Real estate investments in Kenya have the potential to double and even triple in value per year, with the right property. So how does an investor finance a real estate investment? There are at least two main options available in Kenya: group investments and mortgages.
Along with the ability to procrastinate against risks like rising inflation, real estate investors are able to improve their equity, generate high capital gains, and potentially record rapid appreciation rates.
Real estate investment financing options
1. Group investments
This is the most efficient and commonly used financing option by the lower middle class and those in informal employment who are unable to qualify for mortgages and bank loans due to their source of income. irregular.
Group investments, locally called “Chamas”, hold over Ksh 80 billion of wealth in Kenya in terms of savings and investment, with one in three adults being an active member of a group investment club. They have had the greatest success among women, young people and the self-employed.
To operate, members pay daily, weekly or monthly contributions for a fixed period and with a specific financial objective. Once the goals are met, they identify a potential property, buy it, and either start saving to develop it, or divide it equally among the group members.
Alternatively, banks develop investment groups and invite interested parties to make monthly contributions.
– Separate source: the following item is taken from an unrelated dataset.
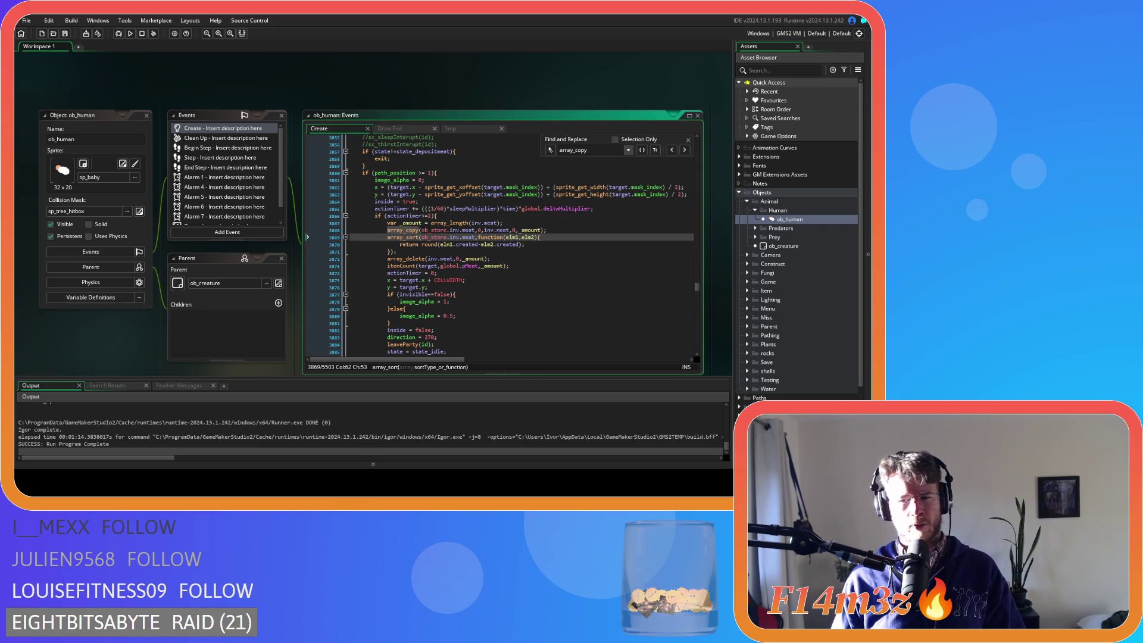
click(491, 231)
If the group member wants to buy a property, they simply borrow (with applicable interest rates) from the group based on their contribution. Group members co-sign the loans and bear the cost of repaying the loan if one of the group members defaults.
The success of collective investing is strongly motivated by a cultural impulse to pool funds for investing and borrowing.
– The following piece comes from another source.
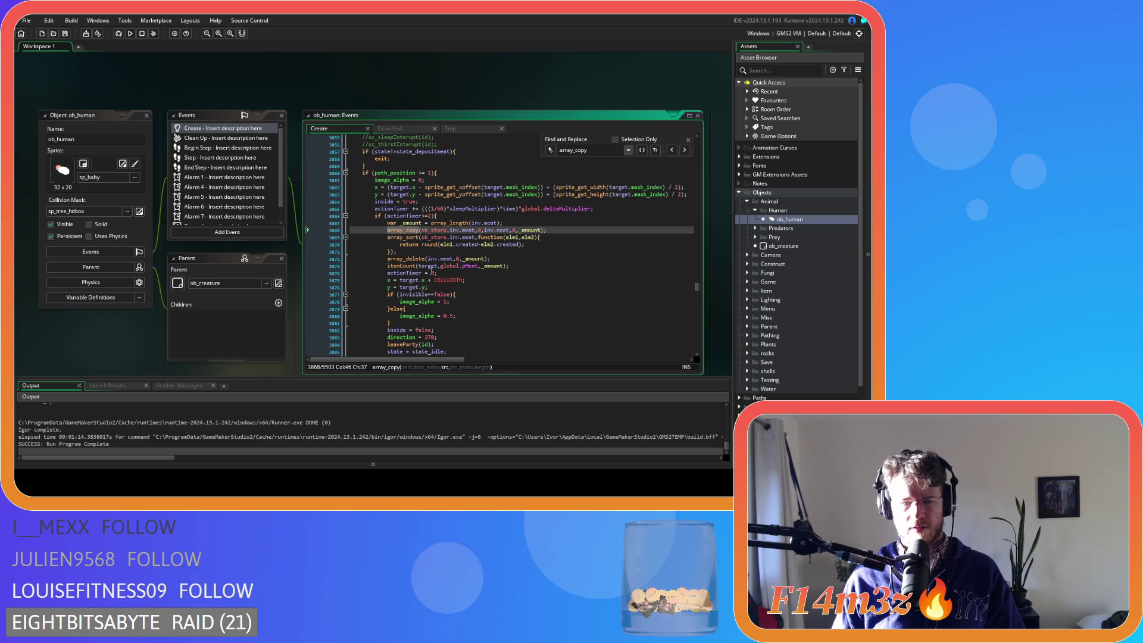
click(403, 230)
Most banking institutions and mortgage companies in Kenya have realized the potential of the option and have developed programs aimed at stimulating group investments – it is based on the idea of creating savings and investment opportunities. investment.
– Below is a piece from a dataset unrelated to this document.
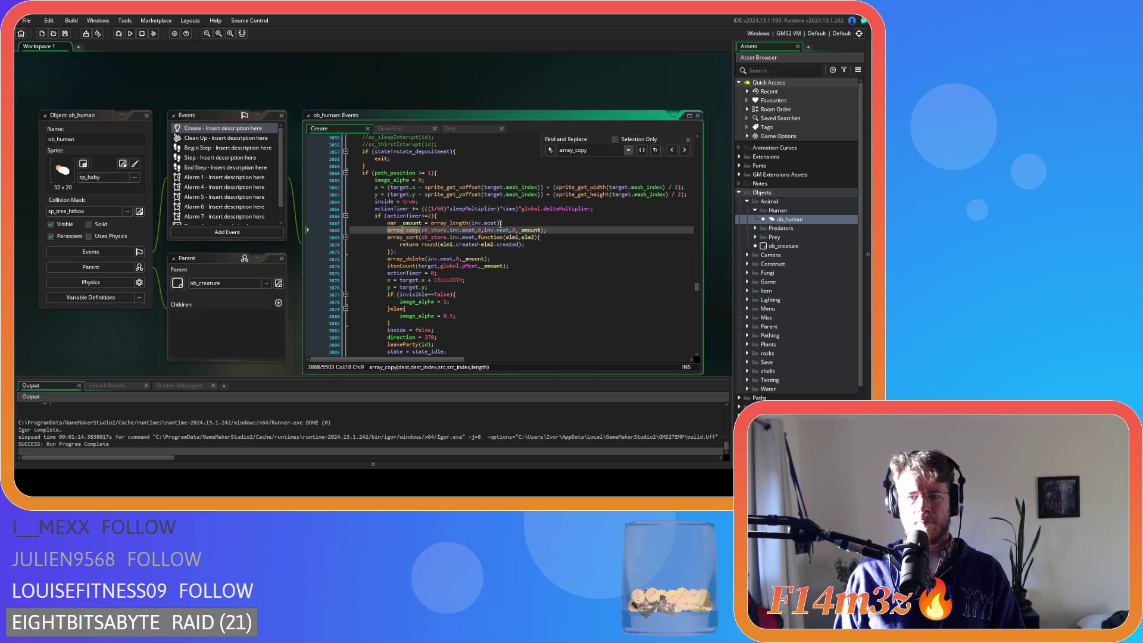
click(503, 224)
2. Home loans and mortgages
The line between loans and mortgages is thin in Kenya, and people often use the two terms synonymously.
These are facilities offered by various financial and credit institutions, such as banks and real estate companies, to help you buy a property:
Loans and mortgages are granted to successful loan applicants who meet minimum loan qualification requirements.
Loans and mortgages can be fully or partially funded by you. However, the majority of lenders finance the property up to 90%.
Various lenders have variable interest rates and income generating loans being charged an interest rate of 15% per annum and real estate development attracting 13% pa
Real estate intended for owner occupancy can receive 80% financing, while capital goods, such as rental accommodation or vacation homes, can receive up to 70% financing.
Repayment term for loans and mortgages
15 years for individual borrowers
10 years for public limited companies
2 years per phase for real estate development
Most loan and mortgage seekers in Kenya are oblivious to the hidden fees that come with taking out loans and mortgages.
Currently at 4% of the cost of the property.
The fees vary depending on the appraiser, and it is essential that you have yours before the property is appraised.
Determined by the amount of the mortgage. Higher loan amounts result in higher legal fees. Banks have their favorite law firms that they deal with, so be sure to learn about their preferred law firm from the lender.
Bank facility fees
Varies by bank and aims to cover loan facilitation
Mortgage clearing fee before the agreed time; varies between
It is not compulsory and it is paid annually. It protects the property during the loan repayment period.
Mortgage life policy
Varies by lender and covers your outstanding balance in the event of death.